Apple is infamous for it’s stringent and sometimes odd vetting process for iOS apps, but it has purportedly kept iPhone and iPad users relatively safe from the malware that has plagued the Android ecosystem for years. Unfortunately, they can no longer wear that badge with pride anymore, as dozens (possibly hundreds) of apps written by Chinese developers and distributed through the official Apple App Store have been found to be infected with malware that can cause serious security problems for the affected device. Before you get up in arms about the brazen escalation of Sino-American cyber-hostilities, security analysts believe that the infected apps weren’t purposefully compromised, but were caused by Chinese app developers using an infected version of Apple’s coding framework, Xcode to build or update their apps. These apps were then submitted and, upon passing through Apple’s security screening, distributed in both the Chinese and American App Stores to upwards of hundreds of millions of users.
What this means for you:
Unless you make a habit of installing Chinese iOS apps you probably aren’t directly affected by this. Check this list, and if you did install one of the affected apps remove it or update it immediately, and change your Apple Cloud password and any other passwords you might have used while the infected app was installed on your device. For the rest of us that aren’t impacted, this particular failure illustrates two important points about security:
- No security system or process is infalliable. Apple’s fall from grace in this regard was only a matter of time. Every good security plan should include a failure contingency. In Apple’s case, they know exactly who installed what apps and plan to notify all affected customers.

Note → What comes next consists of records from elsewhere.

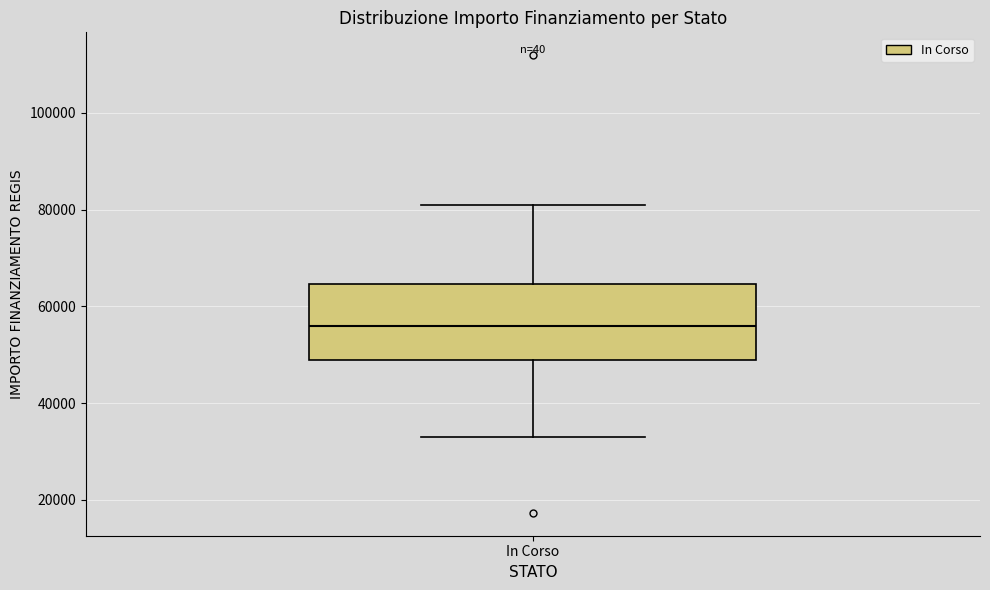

Transcribe this box plot: give where the median line is, the range the box spans, and where the two whiskers end, as read against the y-axis. The values are not printed on the chart, so give them approximately, as read against the axis.

median 56000, box 50000 to 64000, whiskers 32000 to 80000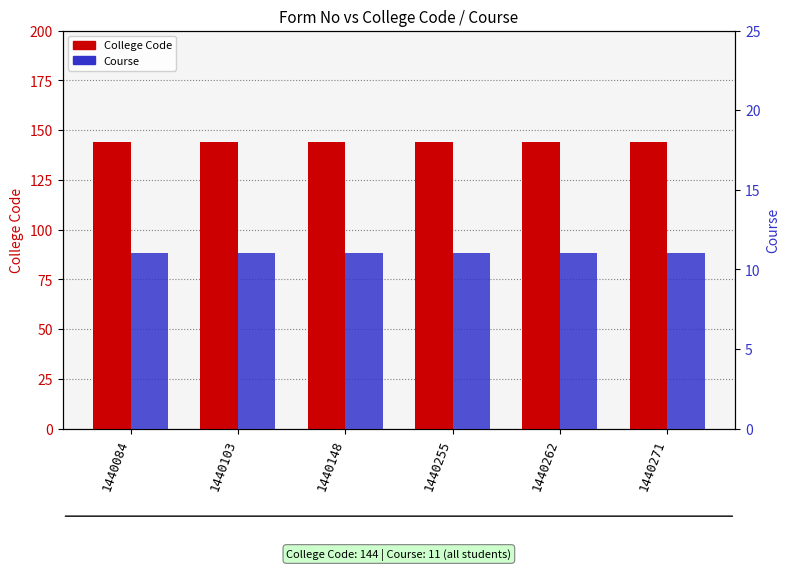

What is the value of the Course bar at the 4th from the left?

11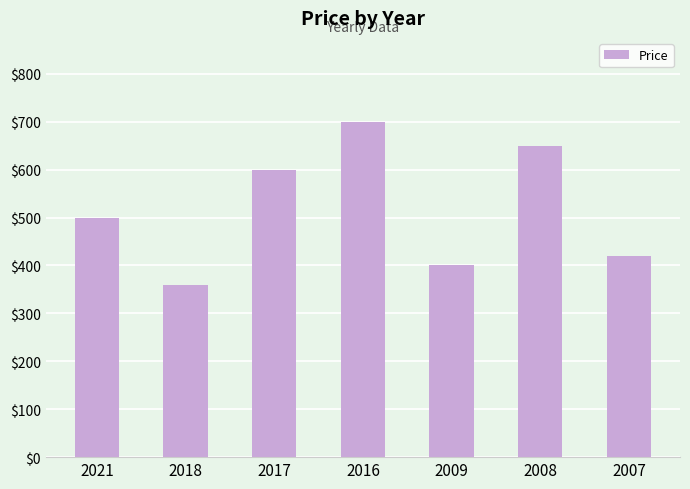

List the labels in order of value, largest first.

2016, 2008, 2017, 2021, 2007, 2009, 2018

- The use of the compromised Xcode framework was traced to many developers using a non-official download source to retrieve the code, which is very large (3gb) and is very to slow to download in China from Apple’s servers. Rather than being patient/diligent, Chinese programmers used local, unofficial repositories hosting malware infected versions of Xcode. Always confirm your source (whether reading email or downloading software) before clicking that link!